Thermal physiology science shows the health threats to workers caused by exposure to heat when doing heavy physical labour. Climate change increases environmental heat levels in most of the world and it is a key issue for climate change and health research. Our model links climate and workforce data (current and predicted) and estimates work capacity loss at individual and population level and related economic loss. The model incorporates climate conditions, population estimates, workforce distributions, heat exposure estimates, exposure-response relationships, and socio-economic impact functions. The basis of the model is occupational epidemiology.

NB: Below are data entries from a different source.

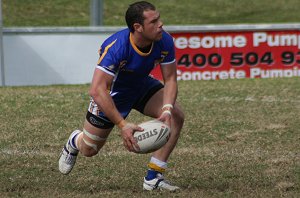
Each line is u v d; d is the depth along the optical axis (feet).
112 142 74.79
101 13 137.59
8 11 192.75
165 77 51.83
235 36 131.54
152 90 53.11
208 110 94.58
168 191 53.98
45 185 56.85
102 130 51.90
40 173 61.26
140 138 48.44
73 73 128.16
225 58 131.64
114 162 65.51
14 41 125.70
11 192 54.34
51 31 126.62
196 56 131.03
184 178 59.36
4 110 93.71
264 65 133.08
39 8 196.65
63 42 127.34
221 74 131.95
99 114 51.06
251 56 132.46
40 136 77.92
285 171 61.87
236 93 109.91
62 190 55.16
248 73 132.67
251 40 132.05
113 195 53.01
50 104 98.73
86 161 65.82
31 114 90.94
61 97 105.70
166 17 199.72
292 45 133.39
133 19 47.91
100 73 48.96
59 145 73.77
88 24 188.85
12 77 126.11
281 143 75.20
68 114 91.30
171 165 64.44
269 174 60.80
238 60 132.16
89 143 52.70
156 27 47.83
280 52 133.28
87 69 128.47
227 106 97.91
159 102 52.70
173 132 53.78
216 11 207.21
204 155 68.85
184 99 103.81
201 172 61.52
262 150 71.56
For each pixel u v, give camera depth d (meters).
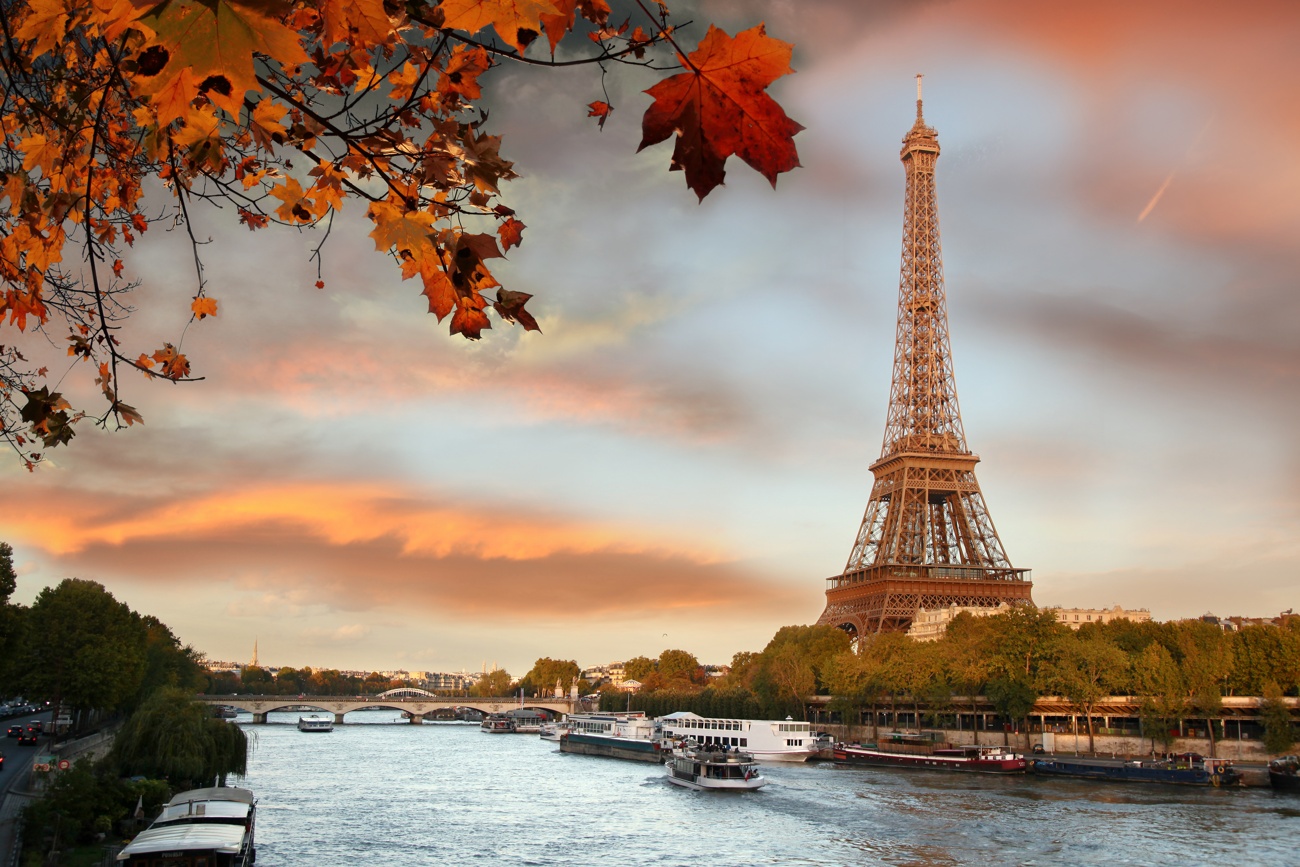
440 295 6.51
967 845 90.12
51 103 7.56
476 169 6.66
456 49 6.59
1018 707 159.50
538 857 87.62
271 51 4.22
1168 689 149.62
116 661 142.62
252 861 73.69
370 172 6.95
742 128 4.95
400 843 92.75
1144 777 135.00
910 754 168.88
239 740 108.25
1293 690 165.62
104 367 8.67
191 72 4.23
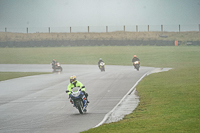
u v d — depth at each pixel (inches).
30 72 5767.7
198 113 1635.1
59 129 1508.4
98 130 1396.4
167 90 2694.4
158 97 2377.0
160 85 3070.9
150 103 2160.4
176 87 2842.0
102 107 2130.9
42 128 1550.2
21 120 1790.1
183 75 3873.0
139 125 1451.8
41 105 2305.6
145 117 1672.0
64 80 4023.1
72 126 1566.2
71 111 2027.6
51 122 1694.1
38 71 6131.9
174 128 1312.7
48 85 3545.8
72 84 2012.8
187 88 2721.5
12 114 1996.8
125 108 2034.9
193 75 3796.8
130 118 1681.8
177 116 1598.2
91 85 3373.5
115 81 3656.5
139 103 2202.3
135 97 2484.0
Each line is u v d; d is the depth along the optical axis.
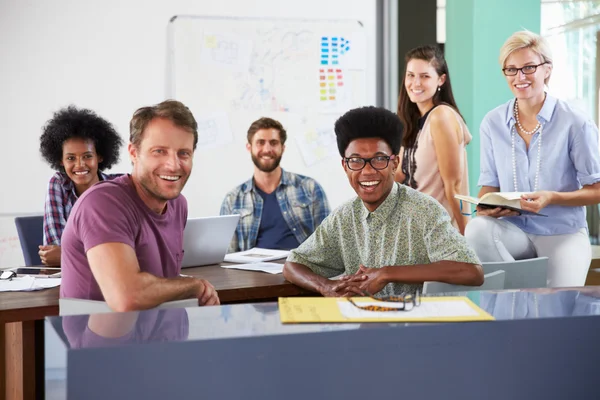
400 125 2.32
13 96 4.67
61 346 1.20
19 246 4.68
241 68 4.98
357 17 5.20
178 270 2.37
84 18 4.75
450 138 3.99
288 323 1.32
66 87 4.75
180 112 2.17
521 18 4.57
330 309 1.42
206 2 4.93
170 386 1.19
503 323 1.33
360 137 2.30
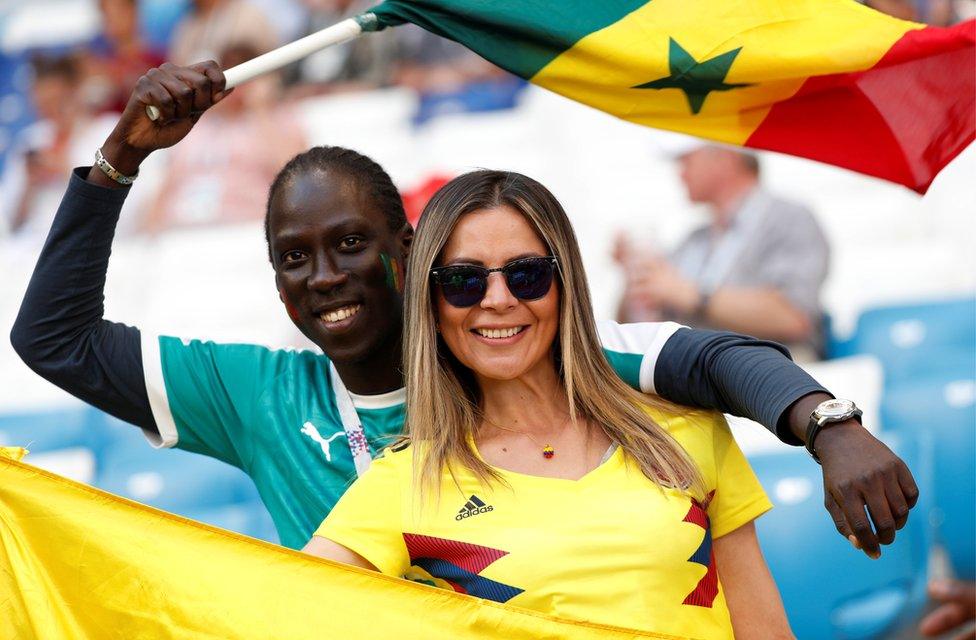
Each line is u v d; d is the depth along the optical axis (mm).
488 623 3355
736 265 9602
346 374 4230
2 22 12906
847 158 4512
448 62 11602
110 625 3502
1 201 12000
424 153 11320
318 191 4062
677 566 3439
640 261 9922
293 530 4160
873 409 8102
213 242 11344
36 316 4129
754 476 3744
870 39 4312
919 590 7035
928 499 7344
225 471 8203
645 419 3650
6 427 9195
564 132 11102
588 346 3688
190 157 11586
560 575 3406
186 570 3502
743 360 3604
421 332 3637
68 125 12172
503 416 3703
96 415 9195
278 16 11852
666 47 4355
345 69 11695
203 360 4340
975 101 4371
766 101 4453
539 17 4375
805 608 6973
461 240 3594
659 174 10391
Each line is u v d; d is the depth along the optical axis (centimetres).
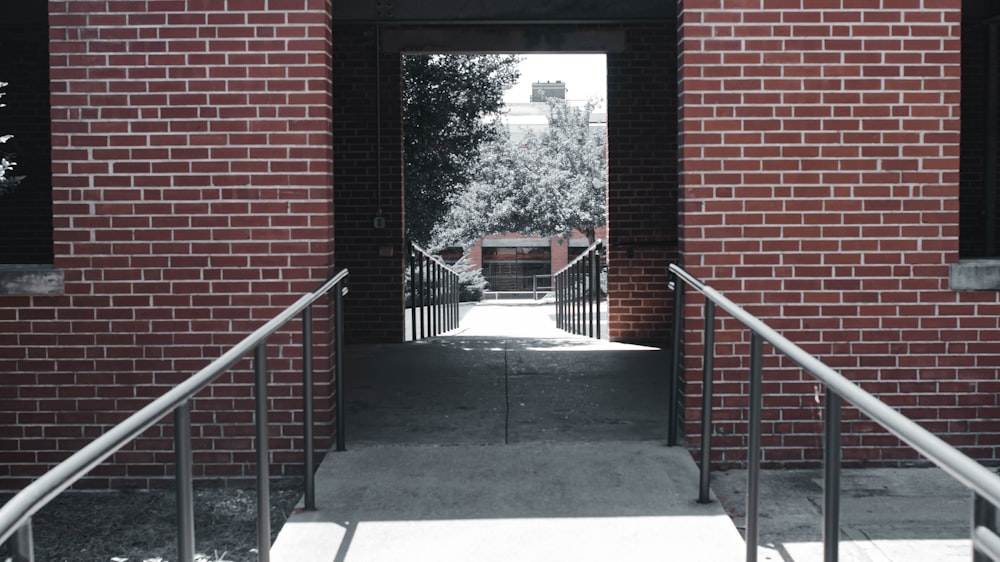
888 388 529
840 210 523
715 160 521
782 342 302
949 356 528
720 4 518
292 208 527
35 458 538
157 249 530
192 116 525
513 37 1032
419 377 772
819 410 528
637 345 1002
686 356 531
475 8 895
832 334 526
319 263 528
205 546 457
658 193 1033
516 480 475
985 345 528
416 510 436
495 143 2953
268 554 345
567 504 442
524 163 3020
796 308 525
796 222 523
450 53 1038
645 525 416
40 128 991
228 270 530
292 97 523
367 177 1040
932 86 521
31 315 534
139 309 532
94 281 531
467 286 3344
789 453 530
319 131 525
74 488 538
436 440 558
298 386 533
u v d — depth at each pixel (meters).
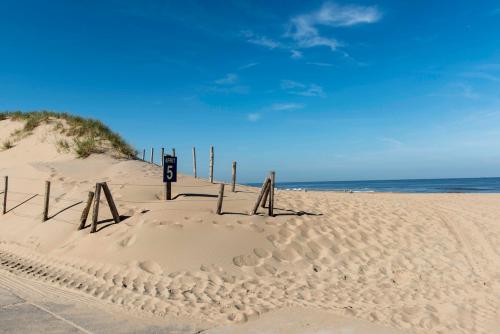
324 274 7.80
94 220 9.12
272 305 6.11
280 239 9.02
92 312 5.52
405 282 7.59
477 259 9.03
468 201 17.09
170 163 10.80
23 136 19.64
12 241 9.81
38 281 6.97
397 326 5.48
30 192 12.69
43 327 4.85
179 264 7.49
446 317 5.91
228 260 7.77
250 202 11.30
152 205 10.41
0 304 5.59
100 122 20.20
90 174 13.89
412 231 10.73
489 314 6.07
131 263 7.57
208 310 5.81
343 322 5.49
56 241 9.28
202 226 8.94
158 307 5.86
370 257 8.86
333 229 10.12
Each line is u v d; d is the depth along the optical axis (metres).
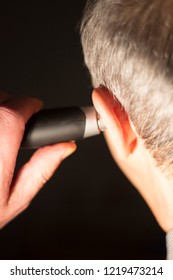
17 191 0.53
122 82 0.37
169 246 0.45
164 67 0.34
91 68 0.42
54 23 0.87
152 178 0.42
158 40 0.34
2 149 0.48
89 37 0.40
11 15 0.87
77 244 1.02
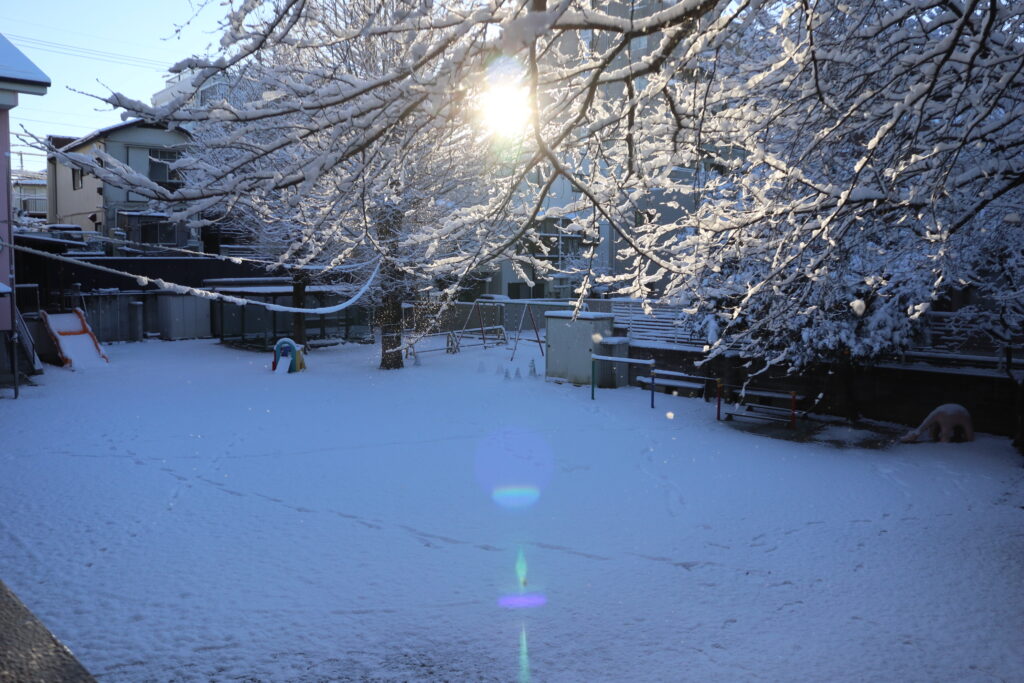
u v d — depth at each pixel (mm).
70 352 24812
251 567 8406
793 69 5699
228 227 27875
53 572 8180
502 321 36688
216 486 11680
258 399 19172
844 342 14797
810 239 5371
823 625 6945
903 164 5695
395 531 9703
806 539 9469
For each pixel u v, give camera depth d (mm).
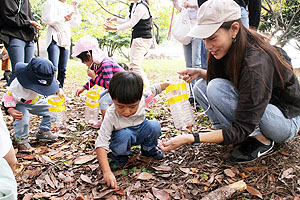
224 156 2396
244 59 1957
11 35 3840
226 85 2207
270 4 5641
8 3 3654
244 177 2098
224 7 1836
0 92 5441
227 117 2289
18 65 2701
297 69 4812
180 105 2412
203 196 1945
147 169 2320
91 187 2105
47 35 4586
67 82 7629
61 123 3051
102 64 3143
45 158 2549
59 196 2020
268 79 1936
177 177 2178
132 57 4691
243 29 1981
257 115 1935
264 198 1895
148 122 2340
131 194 2004
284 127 2180
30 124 3625
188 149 2592
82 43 3160
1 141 1467
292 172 2115
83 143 2945
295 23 5695
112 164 2355
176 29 3924
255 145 2271
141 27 4520
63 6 4691
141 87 2012
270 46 2061
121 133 2211
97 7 10969
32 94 2697
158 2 10531
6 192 1292
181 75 2629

Much of the data upon which heat stress health risk functions are based comes from thermal physiology laboratory research. While this research has provided valuable information about human function at different heat exposures, the individuals studied are generally not the same mix of ages and physical conditions of typical working populations. Very few published studies have included the quantitative occupational epidemiology analysis needed for climate change related health risk assessments. For example, different model settings produce annual moderate intensity work hours lost due to heat (in the shade) by the 2050s at 0.7%–1.6% for USA and 1.1%–3.0% for China. Many of these lost hours will reduce the annual GDP, estimated at 34 trillion USD in the USA and 58 trillion in China (2050). Even a small loss creates many billion USD of economic losses. Our model can identify evidence missing for reducing the uncertainties in impact estimates, which can guide decisions about climate change mitigation and adaptation.